YOUR GOAL: Please turn the text from all of the rows below into a single Markdown table with the columns No. and Text. Put each nonblank line of text on its own table line, numbered consecutively from 1 across all the rows.

DATA SHOWN:
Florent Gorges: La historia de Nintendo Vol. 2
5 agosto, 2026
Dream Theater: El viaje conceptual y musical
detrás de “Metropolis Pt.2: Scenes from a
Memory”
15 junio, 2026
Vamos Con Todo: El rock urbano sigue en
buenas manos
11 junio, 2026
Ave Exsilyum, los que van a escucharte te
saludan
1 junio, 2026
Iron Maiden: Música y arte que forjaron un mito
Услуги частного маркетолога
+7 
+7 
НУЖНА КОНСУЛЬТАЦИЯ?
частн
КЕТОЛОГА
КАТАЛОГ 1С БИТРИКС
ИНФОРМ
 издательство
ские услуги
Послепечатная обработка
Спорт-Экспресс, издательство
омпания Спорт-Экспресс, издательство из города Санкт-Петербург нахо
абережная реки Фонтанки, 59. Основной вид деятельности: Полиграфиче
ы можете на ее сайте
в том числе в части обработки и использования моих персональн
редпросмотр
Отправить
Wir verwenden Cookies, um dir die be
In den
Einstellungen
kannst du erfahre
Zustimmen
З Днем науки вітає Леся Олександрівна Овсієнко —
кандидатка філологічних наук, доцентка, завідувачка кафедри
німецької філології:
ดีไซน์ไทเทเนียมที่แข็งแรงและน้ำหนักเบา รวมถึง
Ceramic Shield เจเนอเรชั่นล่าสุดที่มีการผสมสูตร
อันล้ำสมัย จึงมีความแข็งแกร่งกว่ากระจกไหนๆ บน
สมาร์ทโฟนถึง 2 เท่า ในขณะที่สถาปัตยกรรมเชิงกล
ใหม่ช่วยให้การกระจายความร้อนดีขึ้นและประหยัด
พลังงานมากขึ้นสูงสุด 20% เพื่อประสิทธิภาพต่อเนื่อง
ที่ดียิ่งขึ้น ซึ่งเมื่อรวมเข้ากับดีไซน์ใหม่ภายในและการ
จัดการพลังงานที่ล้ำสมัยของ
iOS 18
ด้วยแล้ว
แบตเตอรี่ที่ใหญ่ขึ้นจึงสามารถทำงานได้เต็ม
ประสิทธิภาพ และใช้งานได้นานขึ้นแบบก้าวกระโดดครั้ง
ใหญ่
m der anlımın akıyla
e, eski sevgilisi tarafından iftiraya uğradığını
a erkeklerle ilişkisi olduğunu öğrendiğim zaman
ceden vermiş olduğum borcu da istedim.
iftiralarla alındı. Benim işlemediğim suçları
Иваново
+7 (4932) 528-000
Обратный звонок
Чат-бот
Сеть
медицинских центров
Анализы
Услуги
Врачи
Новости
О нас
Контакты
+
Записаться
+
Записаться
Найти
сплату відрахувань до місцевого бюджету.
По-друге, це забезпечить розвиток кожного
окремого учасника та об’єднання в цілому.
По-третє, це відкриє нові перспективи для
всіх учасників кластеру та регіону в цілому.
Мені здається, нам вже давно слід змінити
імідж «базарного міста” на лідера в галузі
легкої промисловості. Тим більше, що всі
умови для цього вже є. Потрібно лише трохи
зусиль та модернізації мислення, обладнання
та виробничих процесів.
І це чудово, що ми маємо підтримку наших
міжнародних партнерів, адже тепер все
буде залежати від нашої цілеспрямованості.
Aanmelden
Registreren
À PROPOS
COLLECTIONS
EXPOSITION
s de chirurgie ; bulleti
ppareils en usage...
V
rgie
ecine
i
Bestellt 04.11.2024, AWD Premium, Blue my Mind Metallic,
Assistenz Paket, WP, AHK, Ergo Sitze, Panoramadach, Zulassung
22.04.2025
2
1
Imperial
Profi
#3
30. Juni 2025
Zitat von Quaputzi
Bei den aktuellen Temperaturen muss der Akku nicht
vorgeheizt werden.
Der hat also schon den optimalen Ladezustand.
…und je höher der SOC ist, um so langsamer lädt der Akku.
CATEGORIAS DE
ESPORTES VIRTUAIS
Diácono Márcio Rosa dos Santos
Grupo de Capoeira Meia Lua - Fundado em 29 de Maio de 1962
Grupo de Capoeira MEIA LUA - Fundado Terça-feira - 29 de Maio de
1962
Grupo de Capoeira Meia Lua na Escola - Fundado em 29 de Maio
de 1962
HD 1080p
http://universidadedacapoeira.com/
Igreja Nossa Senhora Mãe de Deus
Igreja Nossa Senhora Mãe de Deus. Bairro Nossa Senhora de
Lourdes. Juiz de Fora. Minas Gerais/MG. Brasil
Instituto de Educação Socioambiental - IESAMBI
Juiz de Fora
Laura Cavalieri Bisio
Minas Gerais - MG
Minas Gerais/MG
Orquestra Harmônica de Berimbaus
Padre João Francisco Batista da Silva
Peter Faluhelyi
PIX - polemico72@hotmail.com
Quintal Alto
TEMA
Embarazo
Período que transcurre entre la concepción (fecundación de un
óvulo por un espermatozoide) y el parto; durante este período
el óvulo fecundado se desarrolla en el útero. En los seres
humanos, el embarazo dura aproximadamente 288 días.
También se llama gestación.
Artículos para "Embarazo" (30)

TASK OUTPUT:
| No. | Text |
|---|---|
| 1 | Florent Gorges: La historia de Nintendo Vol. 2 |
| 2 | 5 agosto, 2026 |
| 3 | Dream Theater: El viaje conceptual y musical |
| 4 | detrás de “Metropolis Pt.2: Scenes from a |
| 5 | Memory” |
| 6 | 15 junio, 2026 |
| 7 | Vamos Con Todo: El rock urbano sigue en |
| 8 | buenas manos |
| 9 | 11 junio, 2026 |
| 10 | Ave Exsilyum, los que van a escucharte te |
| 11 | saludan |
| 12 | 1 junio, 2026 |
| 13 | Iron Maiden: Música y arte que forjaron un mito |
| 14 | Услуги частного маркетолога |
| 15 | +7  |
| 16 | +7  |
| 17 | НУЖНА КОНСУЛЬТАЦИЯ? |
| 18 | частн |
| 19 | КЕТОЛОГА |
| 20 | КАТАЛОГ 1С БИТРИКС |
| 21 | ИНФОРМ |
| 22 |  издательство |
| 23 | ские услуги |
| 24 | Послепечатная обработка |
| 25 | Спорт-Экспресс, издательство |
| 26 | омпания Спорт-Экспресс, издательство из города Санкт-Петербург нахо |
| 27 | абережная реки Фонтанки, 59. Основной вид деятельности: Полиграфиче |
| 28 | ы можете на ее сайте |
| 29 | в том числе в части обработки и использования моих персональн |
| 30 | редпросмотр |
| 31 | Отправить |
| 32 | Wir verwenden Cookies, um dir die be |
| 33 | In den |
| 34 | Einstellungen |
| 35 | kannst du erfahre |
| 36 | Zustimmen |
| 37 | З Днем науки вітає Леся Олександрівна Овсієнко — |
| 38 | кандидатка філологічних наук, доцентка, завідувачка кафедри |
| 39 | німецької філології: |
| 40 | ดีไซน์ไทเทเนียมที่แข็งแรงและน้ำหนักเบา รวมถึง |
| 41 | Ceramic Shield เจเนอเรชั่นล่าสุดที่มีการผสมสูตร |
| 42 | อันล้ำสมัย จึงมีความแข็งแกร่งกว่ากระจกไหนๆ บน |
| 43 | สมาร์ทโฟนถึง 2 เท่า ในขณะที่สถาปัตยกรรมเชิงกล |
| 44 | ใหม่ช่วยให้การกระจายความร้อนดีขึ้นและประหยัด |
| 45 | พลังงานมากขึ้นสูงสุด 20% เพื่อประสิทธิภาพต่อเนื่อง |
| 46 | ที่ดียิ่งขึ้น ซึ่งเมื่อรวมเข้ากับดีไซน์ใหม่ภายในและการ |
| 47 | จัดการพลังงานที่ล้ำสมัยของ |
| 48 | iOS 18 |
| 49 | ด้วยแล้ว |
| 50 | แบตเตอรี่ที่ใหญ่ขึ้นจึงสามารถทำงานได้เต็ม |
| 51 | ประสิทธิภาพ และใช้งานได้นานขึ้นแบบก้าวกระโดดครั้ง |
| 52 | ใหญ่ |
| 53 | m der anlımın akıyla |
| 54 | e, eski sevgilisi tarafından iftiraya uğradığını |
| 55 | a erkeklerle ilişkisi olduğunu öğrendiğim zaman |
| 56 | ceden vermiş olduğum borcu da istedim. |
| 57 | iftiralarla alındı. Benim işlemediğim suçları |
| 58 | Иваново |
| 59 | +7 (4932) 528-000 |
| 60 | Обратный звонок |
| 61 | Чат-бот |
| 62 | Сеть |
| 63 | медицинских центров |
| 64 | Анализы |
| 65 | Услуги |
| 66 | Врачи |
| 67 | Новости |
| 68 | О нас |
| 69 | Контакты |
| 70 | + |
| 71 | Записаться |
| 72 | + |
| 73 | Записаться |
| 74 | Найти |
| 75 | сплату відрахувань до місцевого бюджету. |
| 76 | По-друге, це забезпечить розвиток кожного |
| 77 | окремого учасника та об’єднання в цілому. |
| 78 | По-третє, це відкриє нові перспективи для |
| 79 | всіх учасників кластеру та регіону в цілому. |
| 80 | Мені здається, нам вже давно слід змінити |
| 81 | імідж «базарного міста” на лідера в галузі |
| 82 | легкої промисловості. Тим більше, що всі |
| 83 | умови для цього вже є. Потрібно лише трохи |
| 84 | зусиль та модернізації мислення, обладнання |
| 85 | та виробничих процесів. |
| 86 | І це чудово, що ми маємо підтримку наших |
| 87 | міжнародних партнерів, адже тепер все |
| 88 | буде залежати від нашої цілеспрямованості. |
| 89 | Aanmelden |
| 90 | Registreren |
| 91 | À PROPOS |
| 92 | COLLECTIONS |
| 93 | EXPOSITION |
| 94 | s de chirurgie ; bulleti |
| 95 | ppareils en usage... |
| 96 | V |
| 97 | rgie |
| 98 | ecine |
| 99 | i |
| 100 | Bestellt 04.11.2024, AWD Premium, Blue my Mind Metallic, |
| 101 | Assistenz Paket, WP, AHK, Ergo Sitze, Panoramadach, Zulassung |
| 102 | 22.04.2025 |
| 103 | 2 |
| 104 | 1 |
| 105 | Imperial |
| 106 | Profi |
| 107 | #3 |
| 108 | 30. Juni 2025 |
| 109 | Zitat von Quaputzi |
| 110 | Bei den aktuellen Temperaturen muss der Akku nicht |
| 111 | vorgeheizt werden. |
| 112 | Der hat also schon den optimalen Ladezustand. |
| 113 | …und je höher der SOC ist, um so langsamer lädt der Akku. |
| 114 | CATEGORIAS DE |
| 115 | ESPORTES VIRTUAIS |
| 116 | Diácono Márcio Rosa dos Santos |
| 117 | Grupo de Capoeira Meia Lua - Fundado em 29 de Maio de 1962 |
| 118 | Grupo de Capoeira MEIA LUA - Fundado Terça-feira - 29 de Maio de |
| 119 | 1962 |
| 120 | Grupo de Capoeira Meia Lua na Escola - Fundado em 29 de Maio |
| 121 | de 1962 |
| 122 | HD 1080p |
| 123 | http://universidadedacapoeira.com/ |
| 124 | Igreja Nossa Senhora Mãe de Deus |
| 125 | Igreja Nossa Senhora Mãe de Deus. Bairro Nossa Senhora de |
| 126 | Lourdes. Juiz de Fora. Minas Gerais/MG. Brasil |
| 127 | Instituto de Educação Socioambiental - IESAMBI |
| 128 | Juiz de Fora |
| 129 | Laura Cavalieri Bisio |
| 130 | Minas Gerais - MG |
| 131 | Minas Gerais/MG |
| 132 | Orquestra Harmônica de Berimbaus |
| 133 | Padre João Francisco Batista da Silva |
| 134 | Peter Faluhelyi |
| 135 | PIX - polemico72@hotmail.com |
| 136 | Quintal Alto |
| 137 | TEMA |
| 138 | Embarazo |
| 139 | Período que transcurre entre la concepción (fecundación de un |
| 140 | óvulo por un espermatozoide) y el parto; durante este período |
| 141 | el óvulo fecundado se desarrolla en el útero. En los seres |
| 142 | humanos, el embarazo dura aproximadamente 288 días. |
| 143 | También se llama gestación. |
| 144 | Artículos para "Embarazo" (30) |